- [RECORDS TO USE]
↓↓↓

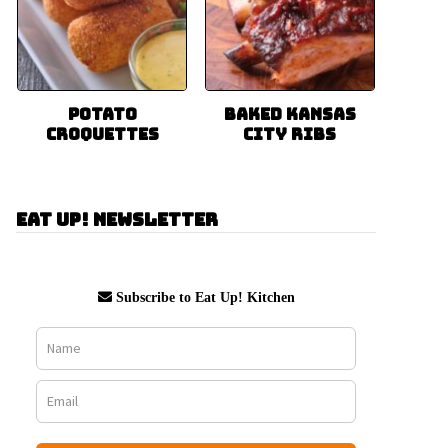
Potato
Baked Kansas
Croquettes
City Ribs
Eat Up! Newsletter
Subscribe to Eat Up! Kitchen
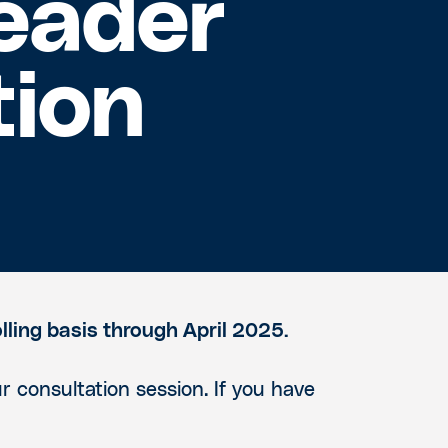
eader
tion
lling basis through April 2025.
r consultation session. If you have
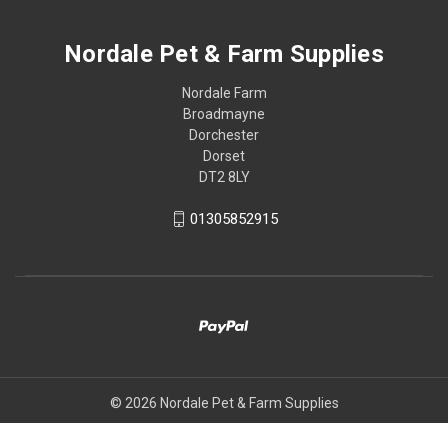
Nordale Pet & Farm Supplies
Nordale Farm
Broadmayne
Dorchester
Dorset
DT2 8LY
01305852915
© 2026 Nordale Pet & Farm Supplies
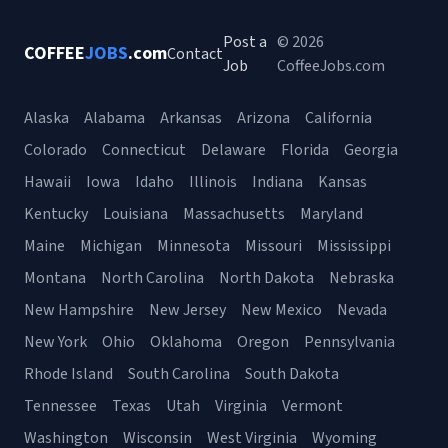
Post a
© 2026
COFFEE
JOBS
.com
Contact
Job
CoffeeJobs.com
Alaska
Alabama
Arkansas
Arizona
California
Colorado
Connecticut
Delaware
Florida
Georgia
Hawaii
Iowa
Idaho
Illinois
Indiana
Kansas
Kentucky
Louisiana
Massachusetts
Maryland
Maine
Michigan
Minnesota
Missouri
Mississippi
Montana
North Carolina
North Dakota
Nebraska
New Hampshire
New Jersey
New Mexico
Nevada
New York
Ohio
Oklahoma
Oregon
Pennsylvania
Rhode Island
South Carolina
South Dakota
Tennessee
Texas
Utah
Virginia
Vermont
Washington
Wisconsin
West Virginia
Wyoming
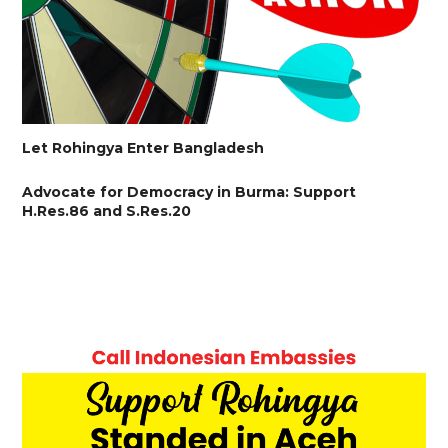
Let Rohingya Enter Bangladesh
Advocate for Democracy in Burma: Support
H.Res.86 and S.Res.20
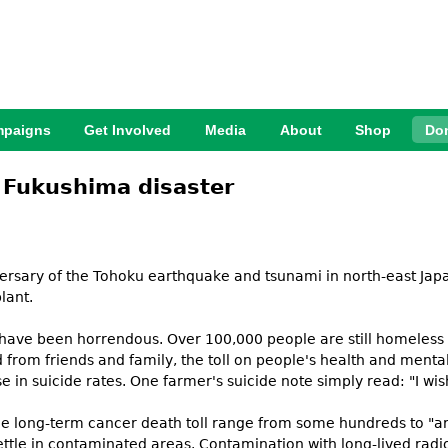
Jump to Navigation
paigns
Get Involved
Media
About
Shop
Do
he Fukushima disaster
versary of the Tohoku earthquake and tsunami in north-east Jap
lant.
 have been horrendous. Over 100,000 people are still homeless 
 from friends and family, the toll on people's health and menta
e in suicide rates. One farmer's suicide note simply read: "I wis
 the long-term cancer death toll range from some hundreds to "a
settle in contaminated areas. Contamination with long-lived radio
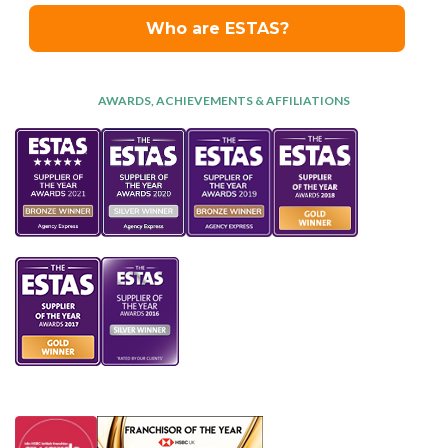
AWARDS, ACHIEVEMENTS & AFFILIATIONS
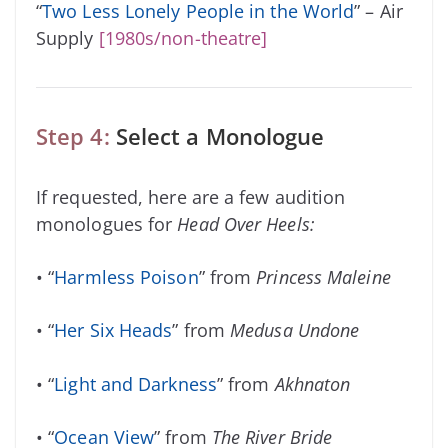
“
Two Less Lonely People in the World
” – Air
Supply
[1980s/non-theatre]
Step 4:
Select a Monologue
If requested, here are a few audition
monologues for
Head Over Heels:
• “
Harmless Poison
” from
Princess Maleine
• “
Her Six Heads
” from
Medusa Undone
• “
Light and Darkness
” from
Akhnaton
• “
Ocean View
” from
The River Bride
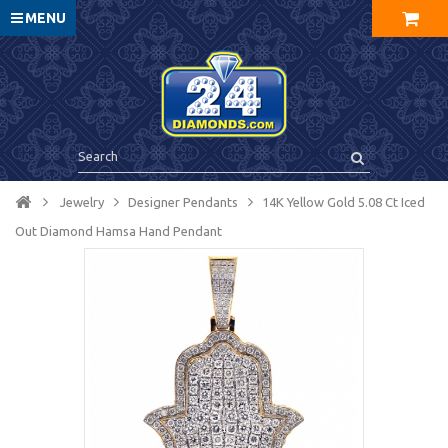
MENU
Jewelry
Designer Pendants
14K Yellow Gold 5.08 Ct Iced
Out Diamond Hamsa Hand Pendant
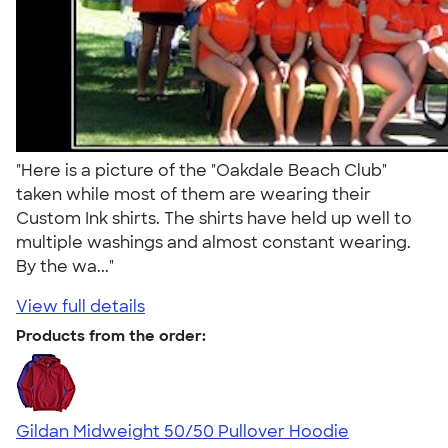
"Here is a picture of the "Oakdale Beach Club"
taken while most of them are wearing their
Custom Ink shirts. The shirts have held up well to
multiple washings and almost constant wearing.
By the wa..."
View full details
Products from the order:
Gildan Midweight 50/50 Pullover Hoodie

↑↑↑

- [YOUR OBJECTIVE]
Within this material, how many lines include the word "Supplies"? State only the number.

- [ANSWER BOX]
2